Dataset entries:
----

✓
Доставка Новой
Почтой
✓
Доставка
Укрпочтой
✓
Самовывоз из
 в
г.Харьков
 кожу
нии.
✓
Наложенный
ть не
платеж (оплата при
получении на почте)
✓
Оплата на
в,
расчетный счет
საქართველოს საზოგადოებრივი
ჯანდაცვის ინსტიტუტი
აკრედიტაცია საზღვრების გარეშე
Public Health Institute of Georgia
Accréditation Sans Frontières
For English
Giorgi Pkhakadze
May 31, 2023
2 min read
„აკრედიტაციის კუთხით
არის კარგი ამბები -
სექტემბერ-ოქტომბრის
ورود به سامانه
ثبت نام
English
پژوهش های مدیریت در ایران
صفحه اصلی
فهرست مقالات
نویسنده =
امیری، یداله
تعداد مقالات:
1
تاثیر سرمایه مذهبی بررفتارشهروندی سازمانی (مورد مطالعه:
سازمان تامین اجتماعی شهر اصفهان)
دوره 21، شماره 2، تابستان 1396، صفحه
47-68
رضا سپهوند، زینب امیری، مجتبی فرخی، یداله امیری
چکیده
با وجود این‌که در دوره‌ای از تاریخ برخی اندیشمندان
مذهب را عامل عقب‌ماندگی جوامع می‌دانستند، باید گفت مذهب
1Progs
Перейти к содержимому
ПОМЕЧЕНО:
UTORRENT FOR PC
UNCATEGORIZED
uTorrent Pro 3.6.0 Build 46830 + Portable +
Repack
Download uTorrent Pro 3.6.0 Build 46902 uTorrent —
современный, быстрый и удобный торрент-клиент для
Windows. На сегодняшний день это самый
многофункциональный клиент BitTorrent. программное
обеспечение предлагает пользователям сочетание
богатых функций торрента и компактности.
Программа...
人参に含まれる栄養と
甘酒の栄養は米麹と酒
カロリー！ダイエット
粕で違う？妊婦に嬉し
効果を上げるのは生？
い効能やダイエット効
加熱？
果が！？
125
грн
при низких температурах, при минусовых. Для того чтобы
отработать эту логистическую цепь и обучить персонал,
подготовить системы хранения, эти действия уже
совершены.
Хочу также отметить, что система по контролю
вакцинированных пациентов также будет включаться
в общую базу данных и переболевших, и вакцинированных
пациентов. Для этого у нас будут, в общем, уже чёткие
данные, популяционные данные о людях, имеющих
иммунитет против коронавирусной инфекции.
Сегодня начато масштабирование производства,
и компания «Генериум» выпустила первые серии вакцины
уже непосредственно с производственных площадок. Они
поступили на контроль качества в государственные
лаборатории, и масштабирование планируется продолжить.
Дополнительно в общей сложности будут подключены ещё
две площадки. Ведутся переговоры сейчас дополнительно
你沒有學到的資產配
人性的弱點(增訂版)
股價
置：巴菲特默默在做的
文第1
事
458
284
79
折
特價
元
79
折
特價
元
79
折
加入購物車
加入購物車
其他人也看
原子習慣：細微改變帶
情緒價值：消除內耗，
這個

----

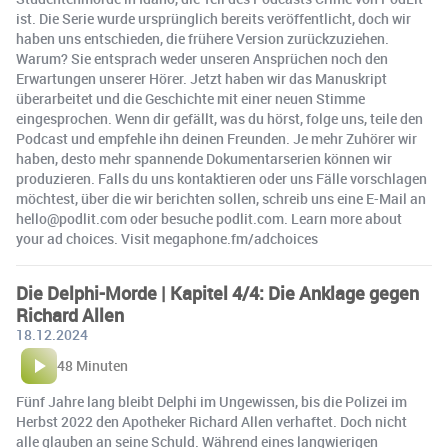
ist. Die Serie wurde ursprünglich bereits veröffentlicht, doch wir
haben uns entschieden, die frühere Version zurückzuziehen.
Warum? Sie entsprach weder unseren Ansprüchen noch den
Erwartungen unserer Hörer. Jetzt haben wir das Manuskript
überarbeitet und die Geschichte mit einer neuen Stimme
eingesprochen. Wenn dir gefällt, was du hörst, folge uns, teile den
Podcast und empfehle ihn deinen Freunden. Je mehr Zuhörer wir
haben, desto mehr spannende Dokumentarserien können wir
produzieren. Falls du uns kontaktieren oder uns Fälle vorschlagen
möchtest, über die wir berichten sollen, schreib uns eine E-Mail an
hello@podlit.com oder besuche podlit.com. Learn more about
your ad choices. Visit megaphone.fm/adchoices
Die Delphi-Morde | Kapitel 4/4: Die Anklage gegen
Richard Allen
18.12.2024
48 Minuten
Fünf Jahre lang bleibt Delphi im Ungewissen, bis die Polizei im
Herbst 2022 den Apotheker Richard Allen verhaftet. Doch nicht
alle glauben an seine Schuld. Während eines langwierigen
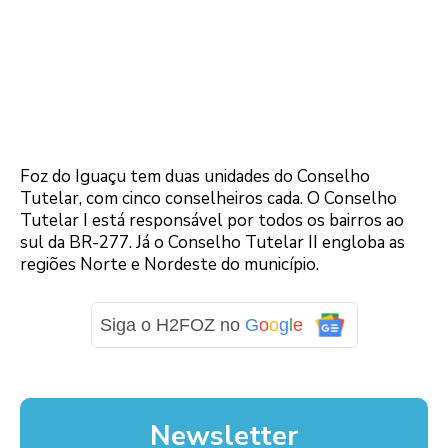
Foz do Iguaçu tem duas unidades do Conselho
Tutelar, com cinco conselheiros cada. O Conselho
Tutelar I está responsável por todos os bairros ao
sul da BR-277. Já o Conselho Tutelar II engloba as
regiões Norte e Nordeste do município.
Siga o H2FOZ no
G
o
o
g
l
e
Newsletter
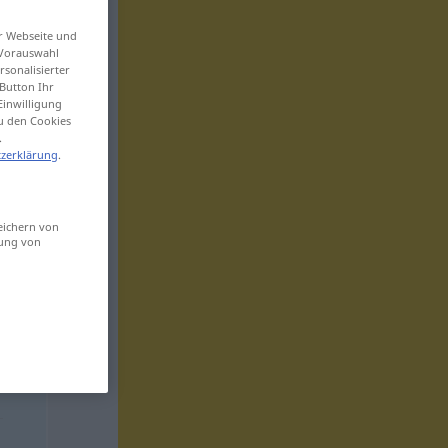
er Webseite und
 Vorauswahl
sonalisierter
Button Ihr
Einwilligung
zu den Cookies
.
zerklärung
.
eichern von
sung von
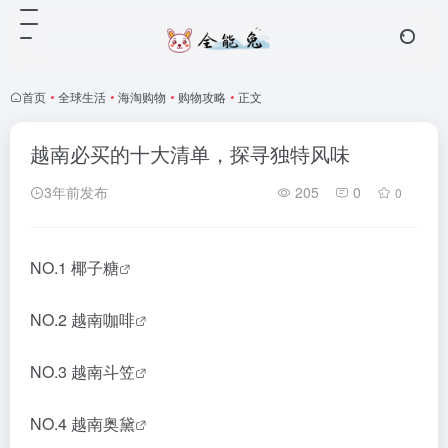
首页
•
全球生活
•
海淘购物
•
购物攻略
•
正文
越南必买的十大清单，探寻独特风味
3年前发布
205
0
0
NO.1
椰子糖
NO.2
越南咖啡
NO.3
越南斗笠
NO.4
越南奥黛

----

Task details:
Extract every line from the entries above that contains the word "вакцинированных", treating uppercase and lowercase letters as different.

Output of the exercise:
вакцинированных пациентов также будет включаться
в общую базу данных и переболевших, и вакцинированных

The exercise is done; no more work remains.